We do wonder how such a large and essential senior building as Mills Tower did not move more quickly up Com Ed’s work list. And we wonder about the need for additional back-up generators at the site. Those issues need further discussion.

Donut-less Saturday
Everything seemed to be getting back to normal in Oak Park by Saturday morning – everything except the Farmers’ Market donuts.

With Pilgrim Church, the host for this weekly confection-cum-fundraiser still without power, there was no electricity to run the operation that results in the luscious dough, nor power to heat the grease necessary to give each circle its crunchy perfection.

We’re happy to report that Oak Parkers made do with stinkin’ sweet corn and another week of fresh picked blueberries.

One less pound gained.
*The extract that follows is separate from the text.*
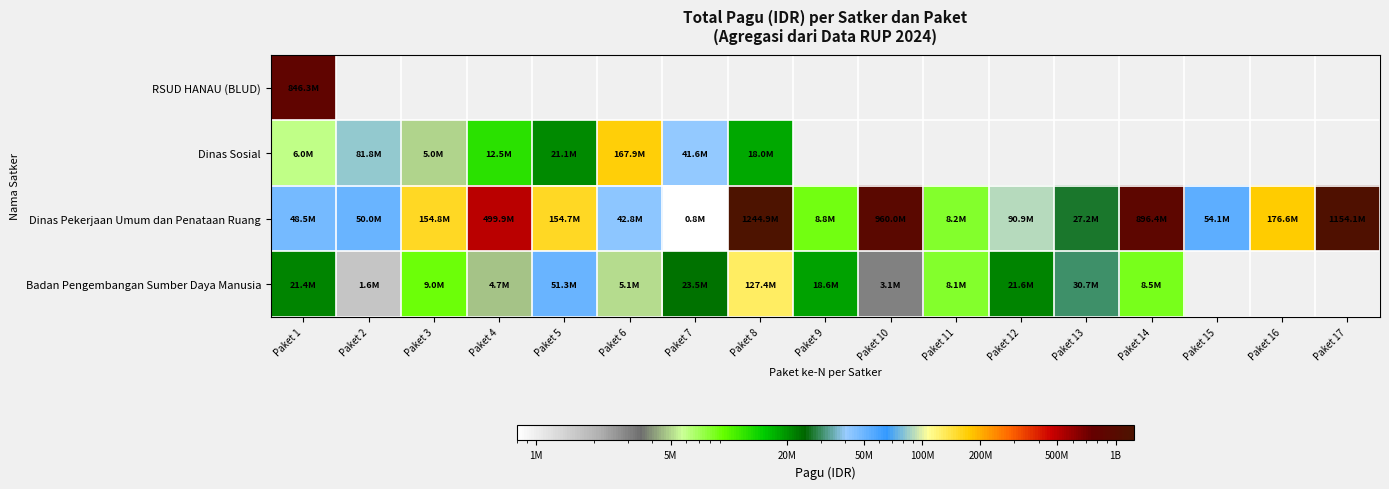

The value of Dinas Pekerjaan Umum dan Penataan Ruang at Paket 6 is 42800000.0. True or false?

True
One less artery clogged irreparably. At least until next week.

Recycling in the parks
We’re guilty. We’ve absently polluted the recycling effort in Oak Park parks by tossing our Tasty Dog refuse in with the paper recycling. Obviously we are not alone – because it turns out that even though the local parks have separate bins that suggest that recycling takes place, all the waste is winding up in a single landfill. One truck hauls away both the garbage and the contaminated recycling.

The park district says it has good intentions and, of that, we have no doubt. But, says Mike Grandy, the parks’ building and grounds supervisor, the reality is that contaminated recycled goods have no value and his staff doesn’t have the time, or we presume, the inclination, to painstakingly sort the wheat from the chaff.

That said, we’d like to see consideration given to a fresh look at how a town as intent on recycling can make it work in our parks. We don’t have the solution, but we have confidence that there is one. Waste Management’s spokesperson expressed interest in creating an education program for the parks. Karen Rozmus, the village’s recycling champion, would likely join the discussion.

The park district has lots on its plate. But making recycling work is a worthy target.